Exercise> Among the entries below, find the line with "Au compte de", then quote it and each following line up to and including the line with "Электроприводы воздушные с пружиной", and nothing else.

Material supplied>
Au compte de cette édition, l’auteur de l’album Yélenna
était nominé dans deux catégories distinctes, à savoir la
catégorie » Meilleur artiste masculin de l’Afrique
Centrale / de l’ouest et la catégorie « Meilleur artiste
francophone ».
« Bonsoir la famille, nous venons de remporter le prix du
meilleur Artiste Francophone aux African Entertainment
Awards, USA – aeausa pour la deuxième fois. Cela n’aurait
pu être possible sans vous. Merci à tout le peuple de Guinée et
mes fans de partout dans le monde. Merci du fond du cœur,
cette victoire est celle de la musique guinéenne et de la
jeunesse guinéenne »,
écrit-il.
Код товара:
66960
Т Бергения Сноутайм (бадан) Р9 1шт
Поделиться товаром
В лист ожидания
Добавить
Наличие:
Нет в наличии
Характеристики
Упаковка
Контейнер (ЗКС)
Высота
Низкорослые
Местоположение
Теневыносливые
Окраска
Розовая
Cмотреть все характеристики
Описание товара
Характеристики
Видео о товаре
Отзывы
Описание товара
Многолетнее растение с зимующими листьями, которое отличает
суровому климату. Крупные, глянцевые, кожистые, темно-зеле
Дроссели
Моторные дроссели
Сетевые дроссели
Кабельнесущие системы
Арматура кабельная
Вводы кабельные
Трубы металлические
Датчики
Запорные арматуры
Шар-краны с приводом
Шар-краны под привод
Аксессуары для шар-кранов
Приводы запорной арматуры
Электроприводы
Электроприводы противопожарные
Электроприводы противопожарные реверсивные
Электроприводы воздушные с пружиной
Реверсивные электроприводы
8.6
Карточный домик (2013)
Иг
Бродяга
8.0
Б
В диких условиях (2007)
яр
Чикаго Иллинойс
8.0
--
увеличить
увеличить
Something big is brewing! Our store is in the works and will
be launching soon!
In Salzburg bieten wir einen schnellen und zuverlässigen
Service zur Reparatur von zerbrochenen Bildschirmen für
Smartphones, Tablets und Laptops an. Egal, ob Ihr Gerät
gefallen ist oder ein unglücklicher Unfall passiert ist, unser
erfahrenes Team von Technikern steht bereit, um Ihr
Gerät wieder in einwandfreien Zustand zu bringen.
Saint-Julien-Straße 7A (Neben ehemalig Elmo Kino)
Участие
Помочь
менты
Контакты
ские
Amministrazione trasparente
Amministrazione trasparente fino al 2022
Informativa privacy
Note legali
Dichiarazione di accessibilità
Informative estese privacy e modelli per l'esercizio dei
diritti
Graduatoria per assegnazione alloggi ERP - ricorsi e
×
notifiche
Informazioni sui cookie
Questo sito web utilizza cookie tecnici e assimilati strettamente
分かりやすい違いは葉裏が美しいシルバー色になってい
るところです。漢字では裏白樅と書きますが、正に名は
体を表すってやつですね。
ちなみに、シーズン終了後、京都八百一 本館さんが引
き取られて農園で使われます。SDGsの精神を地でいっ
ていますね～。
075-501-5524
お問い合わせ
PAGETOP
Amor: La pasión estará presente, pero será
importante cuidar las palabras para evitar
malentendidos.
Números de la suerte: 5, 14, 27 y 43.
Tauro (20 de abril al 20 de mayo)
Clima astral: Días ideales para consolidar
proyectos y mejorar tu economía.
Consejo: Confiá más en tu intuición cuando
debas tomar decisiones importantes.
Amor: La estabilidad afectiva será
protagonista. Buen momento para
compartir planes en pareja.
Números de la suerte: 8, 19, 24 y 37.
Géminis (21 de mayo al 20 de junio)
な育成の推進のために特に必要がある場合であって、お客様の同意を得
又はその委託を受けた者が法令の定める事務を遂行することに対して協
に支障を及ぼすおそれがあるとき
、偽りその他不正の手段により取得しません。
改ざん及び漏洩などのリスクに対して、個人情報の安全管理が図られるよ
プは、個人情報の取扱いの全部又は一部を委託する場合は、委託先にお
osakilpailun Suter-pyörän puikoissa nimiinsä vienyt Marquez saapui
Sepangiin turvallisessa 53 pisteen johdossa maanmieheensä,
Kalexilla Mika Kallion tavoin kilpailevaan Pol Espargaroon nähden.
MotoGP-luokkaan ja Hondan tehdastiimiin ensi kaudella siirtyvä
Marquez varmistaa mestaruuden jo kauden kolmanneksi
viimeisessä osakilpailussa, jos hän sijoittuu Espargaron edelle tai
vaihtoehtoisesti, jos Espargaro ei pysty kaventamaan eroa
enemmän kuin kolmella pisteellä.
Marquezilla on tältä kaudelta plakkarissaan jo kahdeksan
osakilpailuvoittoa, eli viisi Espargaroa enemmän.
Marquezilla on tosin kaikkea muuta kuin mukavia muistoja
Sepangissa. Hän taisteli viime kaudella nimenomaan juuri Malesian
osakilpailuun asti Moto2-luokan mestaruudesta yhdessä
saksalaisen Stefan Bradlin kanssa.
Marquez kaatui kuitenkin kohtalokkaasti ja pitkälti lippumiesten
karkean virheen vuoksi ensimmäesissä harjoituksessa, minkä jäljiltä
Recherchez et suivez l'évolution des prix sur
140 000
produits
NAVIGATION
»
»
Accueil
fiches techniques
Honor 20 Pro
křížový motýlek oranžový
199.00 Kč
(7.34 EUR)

Response>
Au compte de cette édition, l’auteur de l’album Yélenna
était nominé dans deux catégories distinctes, à savoir la
catégorie » Meilleur artiste masculin de l’Afrique
Centrale / de l’ouest et la catégorie « Meilleur artiste
francophone ».
« Bonsoir la famille, nous venons de remporter le prix du
meilleur Artiste Francophone aux African Entertainment
Awards, USA – aeausa pour la deuxième fois. Cela n’aurait
pu être possible sans vous. Merci à tout le peuple de Guinée et
mes fans de partout dans le monde. Merci du fond du cœur,
cette victoire est celle de la musique guinéenne et de la
jeunesse guinéenne »,
écrit-il.
Код товара:
66960
Т Бергения Сноутайм (бадан) Р9 1шт
Поделиться товаром
В лист ожидания
Добавить
Наличие:
Нет в наличии
Характеристики
Упаковка
Контейнер (ЗКС)
Высота
Низкорослые
Местоположение
Теневыносливые
Окраска
Розовая
Cмотреть все характеристики
Описание товара
Характеристики
Видео о товаре
Отзывы
Описание товара
Многолетнее растение с зимующими листьями, которое отличает
суровому климату. Крупные, глянцевые, кожистые, темно-зеле
Дроссели
Моторные дроссели
Сетевые дроссели
Кабельнесущие системы
Арматура кабельная
Вводы кабельные
Трубы металлические
Датчики
Запорные арматуры
Шар-краны с приводом
Шар-краны под привод
Аксессуары для шар-кранов
Приводы запорной арматуры
Электроприводы
Электроприводы противопожарные
Электроприводы противопожарные реверсивные
Электроприводы воздушные с пружиной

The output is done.